D'un point de vue interface, il est certain que Photoshop apparaît plus complet et plus professionnel mais, pour les opérations de base, on ne ressent pas une différence énorme, constatez par vous-même : (oui, veuillez excuser cette présentation que nous qualifierons expérimentale !).
Si on s'arrête aux outils, il n'y a pas de différence flagrante et pour un néophyte, cela semblera aussi incompréhensible l'un que l'autre.
Mais la différence est bien réelle et existe aussi bien dans la qualité des outils (loin de moi l'idée de dénigrer GIMP mais il faut reconnaître que les outils de sélection, par exemple, sont bien plus performants sur Photoshop), que dans l'exhaustivité des menus et que dans les possibilités d'export (vers les autres logiciels de la suite, c'est ce qui fait la force d'Adobe).
Après, la question est la suivante, tous ces avantages valent-ils aussi cher ? Il n'y a pas de réponse, certes Photoshop a toujours été cher, mais pour un pro ça le vaut largement tandis que pour un néophyte beaucoup moins (à part si vous êtes un p*****n de hipster qui a un iPhone 5s et qui est pas foutu de faire ces effets de tapet... très élégants avec autre chose que Photoshop) ; mais, pour vous en servir une fois par mois, pour rajouter une moustache à votre pote bourré, GIMP suffit amplement.
Pour la retouche de photo, il n'y a donc pas de réponse, ça dépend complètement des usages.
Pour le dessin vectoriel, il n'y a pas de réponse non plus et vous savez pourquoi ? Parce qu'un utilisateur lambda n'a aucune idée de ce que c'est et que les cliparts propriétaires qu'il télécharge massivement grâce à Google Image lui suffisent amplement.

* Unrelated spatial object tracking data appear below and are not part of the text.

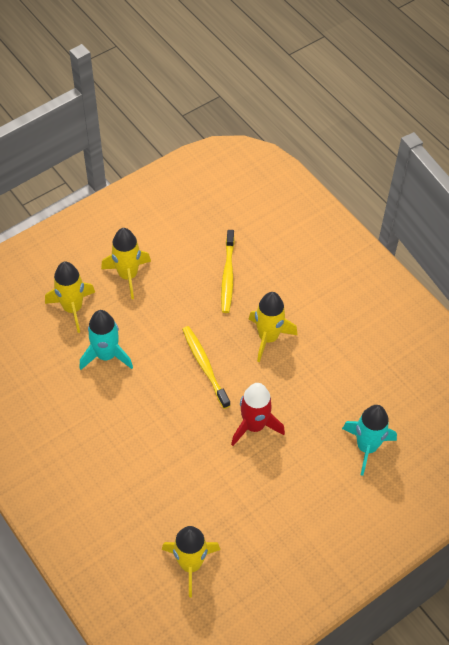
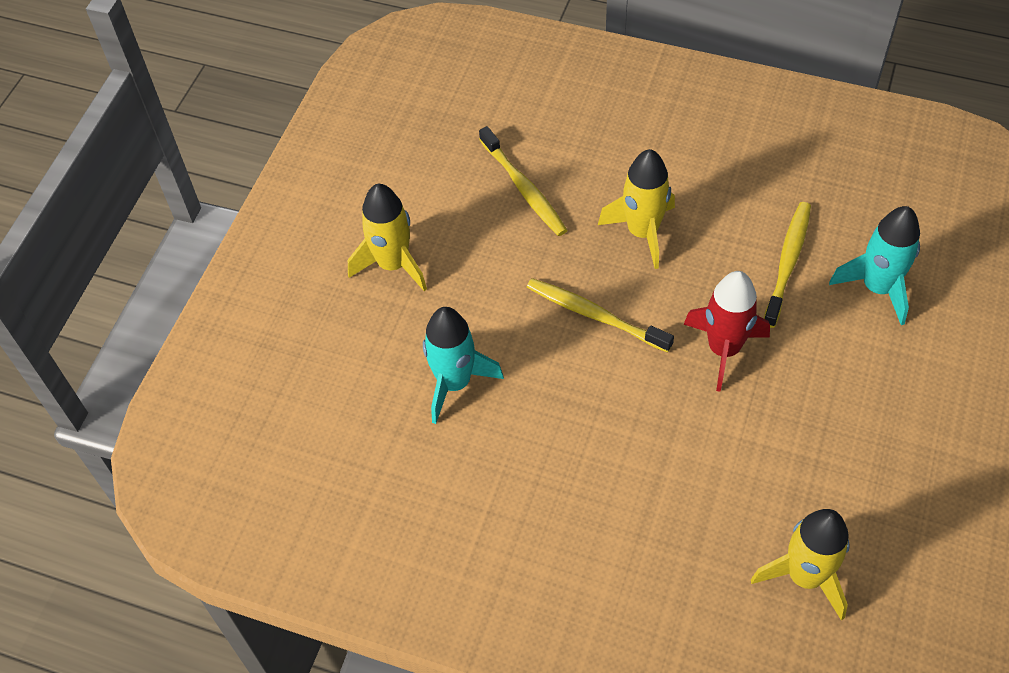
camera: 30 degrees left, 0 degrees up
yellow rocket [45,261,95,333] -> none
none -> yellow toothbrush [764,202,811,328]

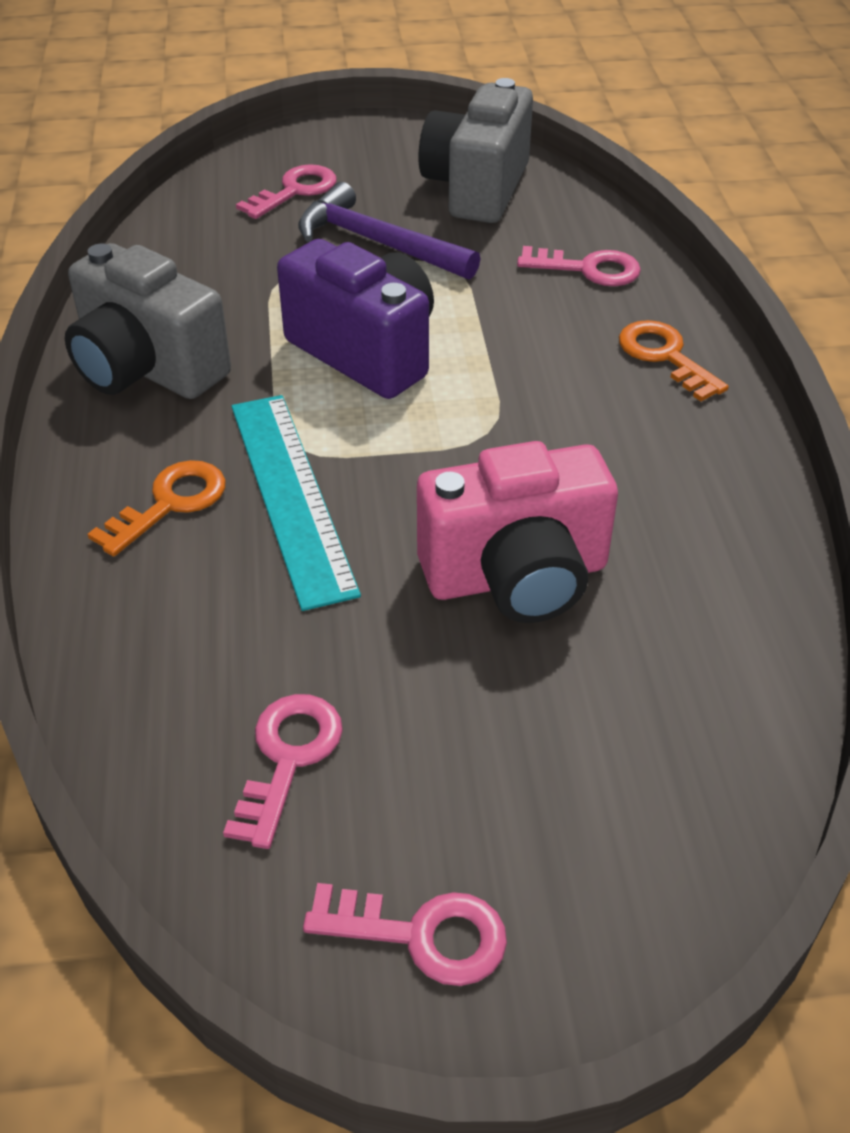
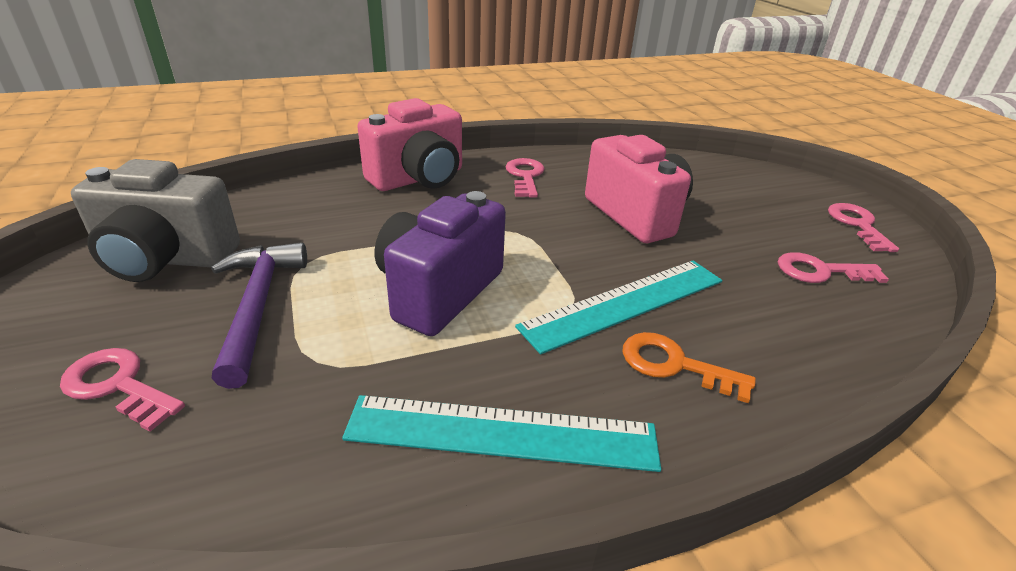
camera: 105 degrees left, 10 degrees down
grey camera [65,243,231,399] -> turquoise ruler [342,395,661,472]
purple hammer [298,182,480,280] -> purple hammer turned 150 degrees clockwise [211,242,307,389]
pink key [517,246,641,286] -> pink key moved to [506,158,545,198]
orange key [619,320,729,401] -> pink camera [357,98,462,191]

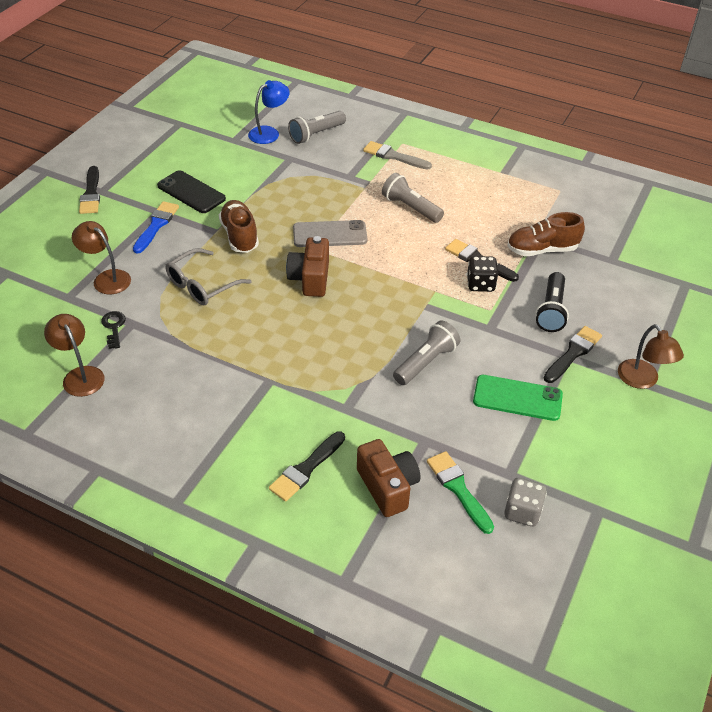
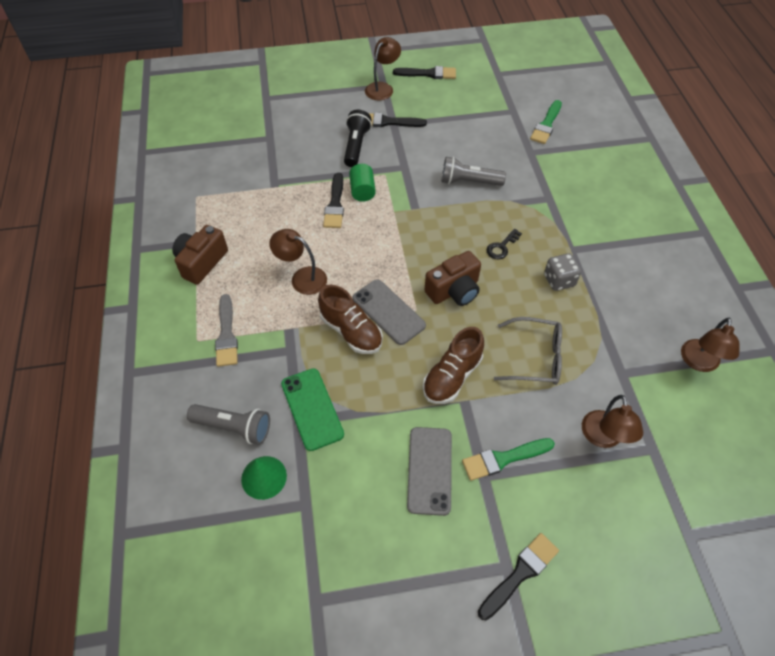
camera: 125 degrees left, 10 degrees up
black key [101,311,126,349] -> black key moved to [487,228,522,260]
blue brush [133,201,179,254] -> green brush [462,438,555,481]
black phone [157,170,226,213] -> grey phone [407,427,452,516]
blue lamp [248,80,290,144] -> green cone [241,456,287,500]
black brush [269,431,345,501] -> black brush moved to [393,66,456,79]
brown camera [357,439,420,517] -> brown camera moved to [172,225,228,285]
grey flashlight [382,173,444,223] -> brown lamp [269,229,327,295]
black dice [467,256,498,292] -> green cylinder [349,164,376,202]
green phone [473,375,563,421] -> green phone moved to [281,368,344,451]
grey dice [504,478,547,526] -> grey dice moved to [544,253,581,291]
brown shoe [507,212,585,256] -> brown shoe moved to [318,285,383,354]
black flashlight [535,272,569,332] -> black flashlight turned 60 degrees counterclockwise [344,110,372,167]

Pour finir, je dirais, qu'à part pour le traitement de texte qui est vraiment compliqué sans Office (ce qu'à parfaitement compris Microsoft qui a mis ce logiciel au cœur de ses tablettes, ne rendant pas meilleures pour autant ; j'ai écrit un article là dessus sur Radio VL), il est tout à fait envisageable d'utiliser du libre. Après vous pouvez toujours décider de faire ce traitement de texte sous Open Office, ça marche aussi mais faut travailler seul ou obliger les autres à se servir du même outil (pareil pour Photoshop d'ailleurs...). Il est cependant toujours possible d'écrire ses textes en LaTeX, lire les pages web en HTML et retoucher les fichier binaires de ses photos (bon si vous en êtes à ce point, faut se faire soigner urgemment).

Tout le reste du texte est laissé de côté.